Tutto va meglio quando si vince” ha detto Brown. “Alla fine della partita non siamo riusciti a segnare, ma Grant (Williams, ndr) ha fatto una grande giocata difensiva e JT (Tatum, ndr) è riuscito ad afferrare il rimbalzo”.

Il migliore di serata per i Celtics è stato Jayson Tatum che ha messo in mostra tutte le sue qualità: letale in attacco, abile a rimbalzo ed anche buon assistman. Ha sfiorato, infatti, la tripla doppia chiudendo con 29 punti, 12 rimbalzi e 7 assist con 4 su 8 da tre punti. Con questi numeri ha segnato un record. E’ il più giovane ad aver messo a referto 25 punti, 10 rimbalzi e 5 assist in una gara 7 dopo Kobe Bryant. Esatto: proprio il Black Mamba, il giocatore che forse più di tutti lo ha ispirato e che viene spesso paragonato a lui per l’eleganza in campo.

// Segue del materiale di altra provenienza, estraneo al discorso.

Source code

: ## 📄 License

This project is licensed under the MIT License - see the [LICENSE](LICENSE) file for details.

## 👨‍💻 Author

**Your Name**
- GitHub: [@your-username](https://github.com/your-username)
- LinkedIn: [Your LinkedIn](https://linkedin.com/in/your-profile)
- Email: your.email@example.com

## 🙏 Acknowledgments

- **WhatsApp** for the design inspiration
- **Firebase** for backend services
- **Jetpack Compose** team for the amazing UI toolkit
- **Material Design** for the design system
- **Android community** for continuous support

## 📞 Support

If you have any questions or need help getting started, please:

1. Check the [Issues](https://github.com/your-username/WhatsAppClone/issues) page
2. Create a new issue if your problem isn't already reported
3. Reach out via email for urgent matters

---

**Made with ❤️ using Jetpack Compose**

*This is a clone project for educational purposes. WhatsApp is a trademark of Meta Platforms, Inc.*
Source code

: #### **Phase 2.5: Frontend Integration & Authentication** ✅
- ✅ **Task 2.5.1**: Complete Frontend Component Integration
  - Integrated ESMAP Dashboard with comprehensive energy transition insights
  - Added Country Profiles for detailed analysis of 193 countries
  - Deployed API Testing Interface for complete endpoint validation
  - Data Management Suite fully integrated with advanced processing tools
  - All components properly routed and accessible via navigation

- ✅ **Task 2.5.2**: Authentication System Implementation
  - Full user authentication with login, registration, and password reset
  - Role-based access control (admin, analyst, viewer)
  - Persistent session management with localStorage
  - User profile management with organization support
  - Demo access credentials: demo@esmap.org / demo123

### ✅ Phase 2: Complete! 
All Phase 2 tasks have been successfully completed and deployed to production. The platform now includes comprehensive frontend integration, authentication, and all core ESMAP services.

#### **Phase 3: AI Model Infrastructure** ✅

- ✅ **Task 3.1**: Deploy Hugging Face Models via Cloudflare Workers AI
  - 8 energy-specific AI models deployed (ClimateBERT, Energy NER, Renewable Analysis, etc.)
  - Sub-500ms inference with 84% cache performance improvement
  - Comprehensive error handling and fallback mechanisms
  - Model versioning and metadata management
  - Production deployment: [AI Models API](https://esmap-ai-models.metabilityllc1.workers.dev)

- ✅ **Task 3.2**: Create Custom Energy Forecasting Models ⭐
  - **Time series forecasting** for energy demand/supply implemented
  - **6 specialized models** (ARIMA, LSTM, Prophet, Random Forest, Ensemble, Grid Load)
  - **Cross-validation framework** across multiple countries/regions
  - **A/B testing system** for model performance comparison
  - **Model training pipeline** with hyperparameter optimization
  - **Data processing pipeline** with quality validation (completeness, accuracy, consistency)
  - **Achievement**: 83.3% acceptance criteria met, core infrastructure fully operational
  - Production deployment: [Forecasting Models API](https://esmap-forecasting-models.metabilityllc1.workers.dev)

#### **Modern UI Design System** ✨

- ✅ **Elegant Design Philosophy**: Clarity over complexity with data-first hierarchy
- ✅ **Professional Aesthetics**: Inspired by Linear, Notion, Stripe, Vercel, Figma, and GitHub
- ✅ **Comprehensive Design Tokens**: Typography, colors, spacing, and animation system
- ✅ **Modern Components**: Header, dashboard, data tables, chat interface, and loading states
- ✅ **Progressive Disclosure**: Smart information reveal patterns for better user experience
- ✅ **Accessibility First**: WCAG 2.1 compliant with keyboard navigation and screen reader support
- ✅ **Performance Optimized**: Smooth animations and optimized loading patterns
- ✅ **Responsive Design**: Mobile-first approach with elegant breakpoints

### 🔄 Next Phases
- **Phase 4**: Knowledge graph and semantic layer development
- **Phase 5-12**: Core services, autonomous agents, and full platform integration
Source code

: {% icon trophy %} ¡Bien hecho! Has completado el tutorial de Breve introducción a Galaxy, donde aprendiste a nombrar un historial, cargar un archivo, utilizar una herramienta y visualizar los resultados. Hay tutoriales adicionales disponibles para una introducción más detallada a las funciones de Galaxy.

“Siamo orgogliosi di noi stessi per aver giocato duro e per aver combattuto fino alla fineha detto Tatum. “Nessuno di noi era pronto a fare un passo indietro. Ora è una bella sensazione”.

I Celtics, ora, sono attesi da una finale di Conference che sicuramente sarà alla portata contro i Miami Heat. I biancoverdi hanno dimostrato di potersela giocare con chiunque e Jimmy Butler e compagni non sono un avversario proibitivo. Ci attenderà probabilmente un’altra serie ricca di colpi di scena. Nel frattempo i tifosi biancoverdi iniziano a sognare le NBA Finals a 10 anni dall’ultima apparizione.